Exercise: Transcribe all of the data exactly. Omit the pictures.

(Dataset entries)
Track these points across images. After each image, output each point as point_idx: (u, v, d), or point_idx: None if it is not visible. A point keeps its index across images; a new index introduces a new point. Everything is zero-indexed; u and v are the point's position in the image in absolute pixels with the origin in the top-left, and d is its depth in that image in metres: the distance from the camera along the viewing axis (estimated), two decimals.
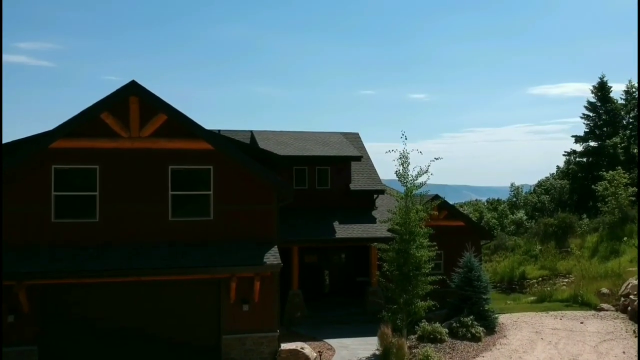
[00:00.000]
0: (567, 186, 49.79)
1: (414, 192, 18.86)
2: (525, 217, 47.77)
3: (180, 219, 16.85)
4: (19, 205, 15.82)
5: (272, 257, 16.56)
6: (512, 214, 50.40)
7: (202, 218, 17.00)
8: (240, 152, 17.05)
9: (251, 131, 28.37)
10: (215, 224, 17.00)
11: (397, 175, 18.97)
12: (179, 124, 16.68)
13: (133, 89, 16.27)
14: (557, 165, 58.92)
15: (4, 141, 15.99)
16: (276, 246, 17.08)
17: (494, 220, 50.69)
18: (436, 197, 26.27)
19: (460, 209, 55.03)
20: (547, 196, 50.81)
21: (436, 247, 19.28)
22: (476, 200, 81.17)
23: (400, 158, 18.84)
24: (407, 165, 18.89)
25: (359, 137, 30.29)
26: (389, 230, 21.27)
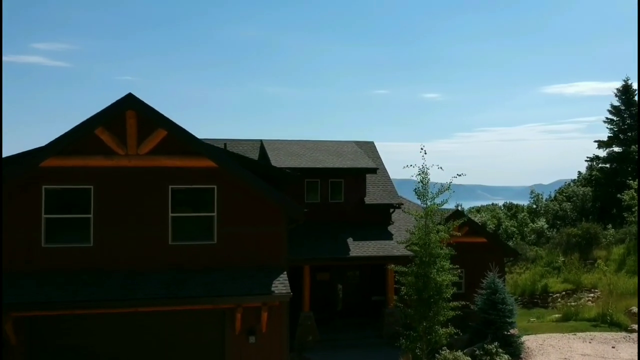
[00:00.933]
0: (590, 193, 47.98)
1: (434, 209, 17.51)
2: (546, 226, 46.03)
3: (181, 243, 15.55)
4: (5, 228, 14.59)
5: (281, 285, 15.20)
6: (533, 222, 48.62)
7: (205, 242, 15.68)
8: (246, 170, 15.69)
9: (261, 140, 27.12)
10: (219, 248, 15.68)
11: (416, 193, 17.61)
12: (180, 140, 15.36)
13: (130, 102, 14.96)
14: (579, 171, 56.97)
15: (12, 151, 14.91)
16: (285, 272, 15.72)
17: (512, 229, 48.99)
18: (457, 212, 24.80)
19: (478, 215, 53.43)
20: (569, 204, 49.00)
21: (458, 269, 17.89)
22: (492, 204, 79.30)
23: (420, 174, 17.48)
24: (427, 182, 17.53)
25: (374, 147, 28.87)
26: (406, 248, 19.93)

Answer to the exercise:
Track these points across images. After each image, output each point as point_idx: (u, v, d), or point_idx: None if it is not visible. A point keeps its index across images; a new index introduces a new point. Everything is zero-indexed; u and v are the point's position in the image in absolute pixels with the origin in the top-left, and d is its depth in that image in metres: the distance from the camera along the viewing axis (estimated), two decimals.
[00:00.000]
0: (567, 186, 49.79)
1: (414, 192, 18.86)
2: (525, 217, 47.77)
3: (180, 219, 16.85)
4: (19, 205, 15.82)
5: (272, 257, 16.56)
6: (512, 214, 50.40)
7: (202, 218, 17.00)
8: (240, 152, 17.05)
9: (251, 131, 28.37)
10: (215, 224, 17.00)
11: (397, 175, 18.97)
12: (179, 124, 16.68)
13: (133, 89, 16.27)
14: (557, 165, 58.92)
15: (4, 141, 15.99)
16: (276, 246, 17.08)
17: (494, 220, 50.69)
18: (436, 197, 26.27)
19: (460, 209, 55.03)
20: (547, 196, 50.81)
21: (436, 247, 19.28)
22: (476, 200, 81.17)
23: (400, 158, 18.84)
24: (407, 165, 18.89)
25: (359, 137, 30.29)
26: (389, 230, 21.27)
[00:00.933]
0: (590, 193, 47.98)
1: (434, 209, 17.51)
2: (546, 226, 46.03)
3: (181, 243, 15.55)
4: (5, 228, 14.59)
5: (281, 285, 15.20)
6: (533, 222, 48.62)
7: (205, 242, 15.68)
8: (246, 170, 15.69)
9: (261, 140, 27.12)
10: (219, 248, 15.68)
11: (416, 193, 17.61)
12: (180, 140, 15.36)
13: (130, 102, 14.96)
14: (579, 171, 56.97)
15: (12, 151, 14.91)
16: (285, 272, 15.72)
17: (512, 229, 48.99)
18: (457, 212, 24.80)
19: (478, 215, 53.43)
20: (569, 204, 49.00)
21: (458, 269, 17.89)
22: (492, 204, 79.30)
23: (420, 174, 17.48)
24: (427, 182, 17.53)
25: (374, 147, 28.87)
26: (406, 248, 19.93)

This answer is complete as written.